The black and orange curves are very close and in some cases, when the distance between the rows is large, they may appear overlapping. The information “Losses due to shadow” (see Figure 5) indicates the percentage loss of light energy (not generated electrical energy!) depending on the chosen geometry (spacing between rows and inclination).

In this first example (Figure 5), we have a loss of 2.8%. The percentages in the blue boxes represent the “GCR – Ground Coverage Ratio”, which is the relative measure of area occupied by the modules. A GCR of 100% means that in the top view of the solar plant we would not “see the ground” behind the modules – that is, the ground would be completely covered by modules installed horizontally.

Figures 6 and 7 below show the behavior of mutual shadows with varying spacing between modules. It is important to note that in the PVSyst “Orientation” tool, the distance is the measurement between the beginning of one structure and the beginning of another – and not the distance (or corridor) between the rows. We always need to remember this, as this measure can cause some confusion.

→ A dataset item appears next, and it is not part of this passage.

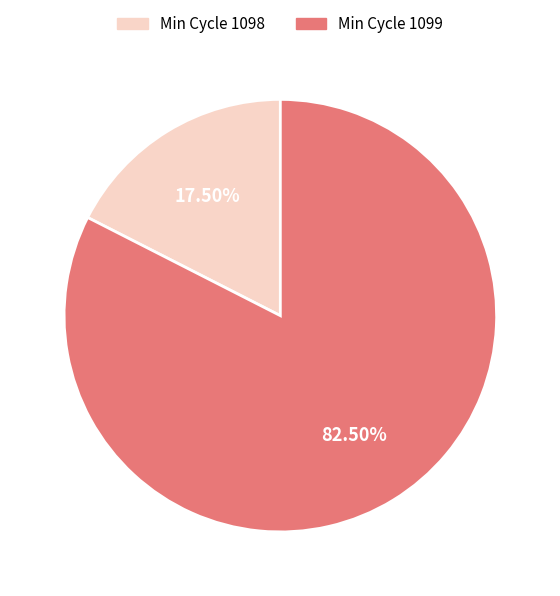

Is there a majority slice in this chart?

Yes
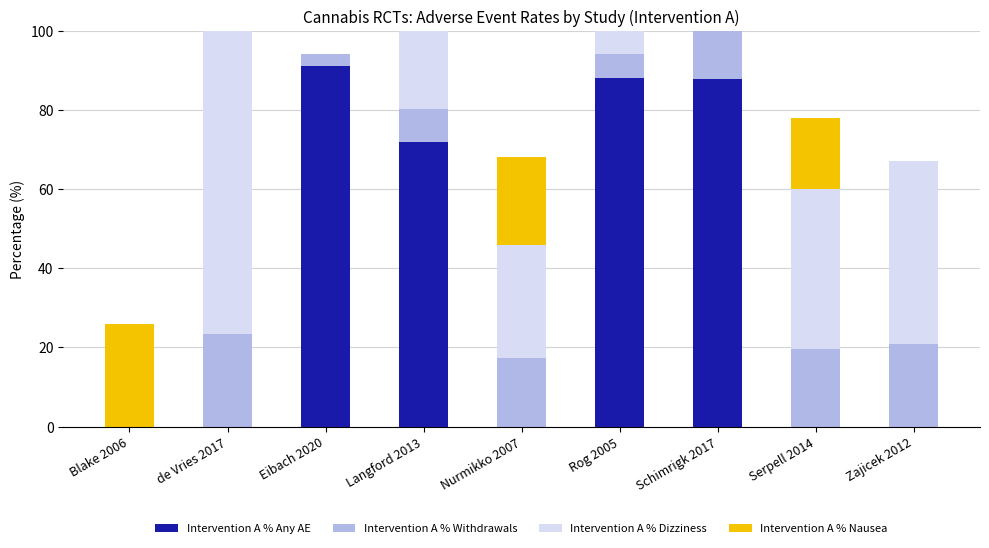

The value of Intervention A % Any AE at Langford 2013 is 71.9. True or false?

True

Let's interpret the figures above. First look at Figure 6, in which the rows are 5 meters apart. The slope is the same in both cases, but in Figure 6 we observe a large loss, of 6.8%. This loss is shown on the graph, indicated as the distance between the green and black lines.

If we consider the orange line (electrical effect) the loss is even greater. It is definitely not a good choice to keep photovoltaic modules tilted at this angle (30 degrees, in the example) so close together. Now let's look at Figure 7, in which we maintain the 30 degree angle, but with greater spacing.

The fact of spacing the modules (at the same angle) reduces the effect of shadows between them. We see that the black and orange lines are almost overlapping and are approaching the green line. And the loss is only 2.2%. In other words, in this chosen geometry, 2.2% of the energy captured is lost compared to a situation in which the modules would all be on the same surface, not organized in rows, with the same inclination of 30 degrees.

General rule for the project

When analyzing a shed-type structure in PVSyst, two approaches must be used:

1. For a given slope, the distance that provides the least loss must be chosen;
2. For a given distance between the sheds, the angle that provides the least loss must be chosen.

In the two cases above, the general rule is to always seek, during graphic analysis, to position the purple ball on top of the black and orange lines. Ideally the black and orange lines are very close or even overlapping.

By positioning the purple ball on top of the black line (or orange, if they are overlapping), the designer can find the best inclination of the modules for that project, already considering the effect of shadows caused between the different rows. Take a closer look at Figure 8 to understand the positioning of the purple ball.

In this example the modules are inclined at 30 degrees and the shading loss is 2.1%. The black line does not appear as it is overlapped with the orange line. This normally happens when the spacing between the rows is large enough that the electrical effect of the shadows is negligible.

By reading the graph in Figure 8, we see that the best installation angle, considering that the distance between the rows remains unchanged, would be approximately 20 degrees. This point corresponds to the top of the black and orange lines.

In the same example, keeping the distance between the sheds unchanged, we opted for a 20-degree slope. The result is shown in Figure 9, where we see the purple ball positioned on top of the orange line. In this case, we have the best possible inclination for this project, considering the distance between the sheds (or rows) that was chosen by the designer.